Known as piggy biscuits, mooncake biscuits or doll biscuits (which is a direct translation of its Cantonese name, “gong zai beng”), they’re only available whenever mooncakes are on sale. These biscuits are the little sweet snacks made with the same dough as the outer layer of the mooncake, but it’s baked without filling and is much thicker and heavier.
These nostalgic snacks were a big favourite among children in Hong Kong as well as the Chinese in Singapore or Malaysia. What makes this snack even more nostalgic is the fact that they’re sold in tiny plastic hanging ‘pig cages’ that resemble cages that live pigs used to be transported in.
History of the piggy biscuit
The origin of piggy biscuits come from the tradition of baking actual mooncakes. Bakers would put small pieces of the mooncake dough (without filling) in the oven to test the texture of their dough and the heat of the oven before actually making the mooncakes.

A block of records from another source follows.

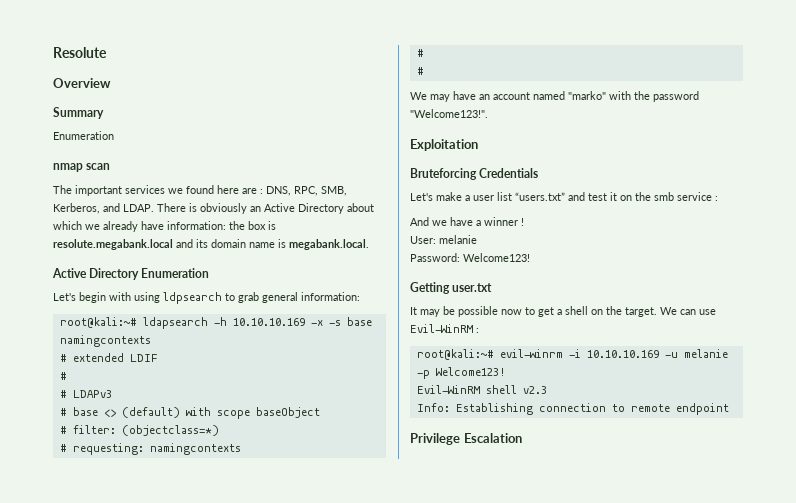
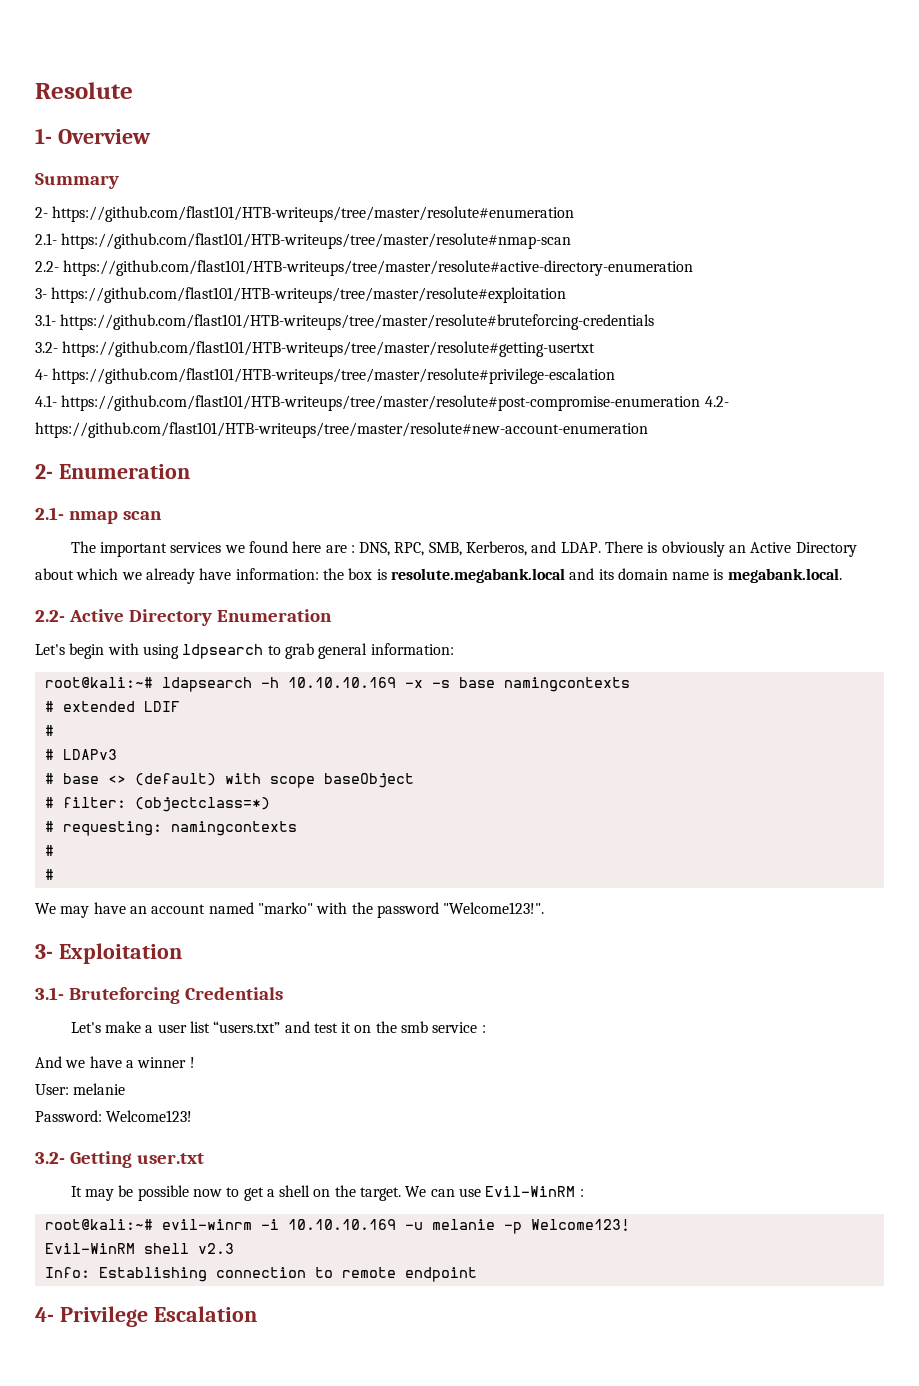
(107, 52) none -> [35,128,52,144] 1-
[53,131,114,140] Enumeration // -> [35,206,575,222] [35,233,572,249] [35,260,694,276] [35,287,567,303] [35,314,655,330] [35,341,596,357] [35,368,616,384] [35,395,729,411] [35,422,648,438] [35,464,190,479] [35,507,64,520] 2- https://github.com/flast101/HTB-writeups/tree/master/resolute#enumeration // 2.1- https://github.com/flast101/HTB-writeups/tree/master/resolute#nmap-scan // 2.2- https://github.com/flast101/HTB-writeups/tree/master/resolute#active-directory-enumeration // 3- https://github.com/flast101/HTB-writeups/tree/master/resolute#exploitation // 3.1- https://github.com/flast101/HTB-writeups/tree/master/resolute#bruteforcing-credentials // 3.2- https://github.com/flast101/HTB-writeups/tree/master/resolute#getting-usertxt // 4- https://github.com/flast101/HTB-writeups/tree/master/resolute#privilege-escalation // 4.1- https://github.com/flast101/HTB-writeups/tree/master/resolute#post-compromise-enumeration 4.2- https://github.com/flast101/HTB-writeups/tree/master/resolute#new-account-enumeration // 2- Enumeration // 2.1-
(369, 244) none -> [35,610,65,622] 2.2-
(488, 113) none -> [35,944,53,959] 3-
(478, 145) none -> [35,987,64,1000] 3.1-
(530, 257) none -> [35,1152,65,1164] 3.2-
(729, 409) none -> [35,1307,54,1322] 4-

Over time, bakers began to shape the dough into forms of pigs, earning them the nickname ‘piggy biscuits’. They also made little baskets to put these biscuits in to resemble pigs being transported in cages. These biscuits were often given as gifts to customers who bought their mooncakes. Over the years, the shapes evolved to resemble other beautiful animals like fish, lions, and butterflies — mostly animals considered auspicious in Chinese tradition.
Back in the day, mooncakes were often so expensive that in Hong Kong, there were ‘mooncake clubs’ where people could pay for their mooncakes in monthly installments. Since mooncakes were expensive, children were given the cheap piggy biscuits instead because they didn’t contain expensive ingredients. The children would also sometimes use the baskets as a makeshift lanterns by placing candles in them.

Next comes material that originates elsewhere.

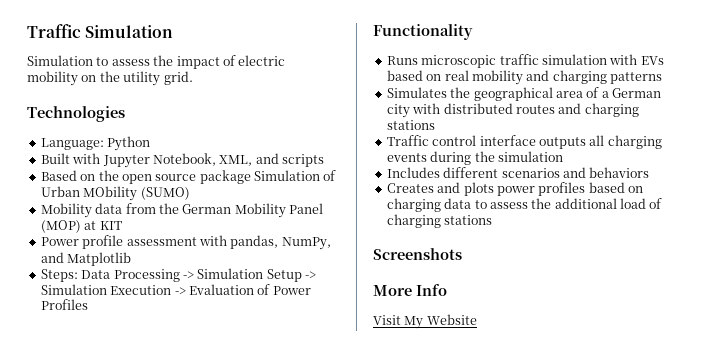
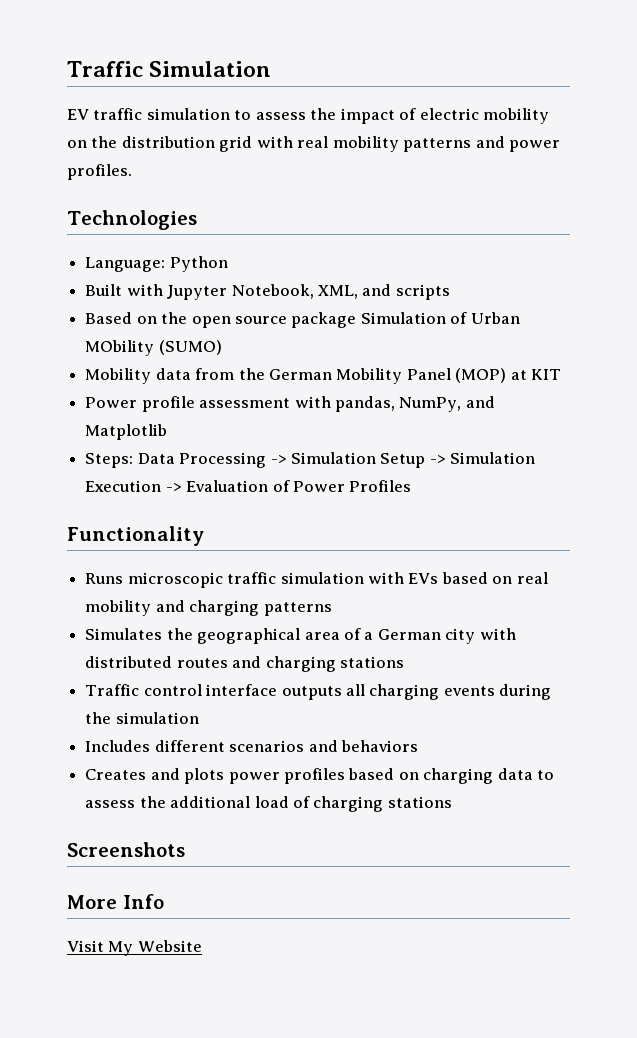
[27,55,93,66] Simulation -> [67,108,230,120] EV traffic simulation
[123,71,193,86] utility grid. -> [121,136,561,152] [67,164,132,180] distribution grid with real mobility patterns and power profiles.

Pig cages were once used to drown adulterers
While the piggy biscuit and cage are rather cute representatives of the Mid-Autumn Festival, pig cages didn’t really have a pleasant history. During the Ming (1368–1644) and Qing (1644–1911) dynasties, adulterers in rural China – usually women – were placed in pig cages where there were trapped and drowned.
So how did pigs and cages become so popular as a wholesome family celebration? Apparently pigs and pig cages have many different meanings in Chinese culture. One of the most plausible explanations is that it relates to an auspicious Lunar New Year greeting: the Chinese would wish people good luck by having riches flow into their lives like ‘water into a pig’s cage’ (豬籠入水). The image refers to a pig cage submerged in water, with water gushing in from all directions.
How it’s made
Mooncake dough is pretty unique to each bakery. While the cake flour, peanut oil, lye (alkaline) water are standard ingredients, each baker has their own unique golden syrup formulation which makes the mooncake taste different from recipe to recipe. Golden syrup is inverted sugar made by refining sugar by treating it with acid.
The dough is then pressed into a special mould which come in shapes like pigs and other animal shapes, and then baked.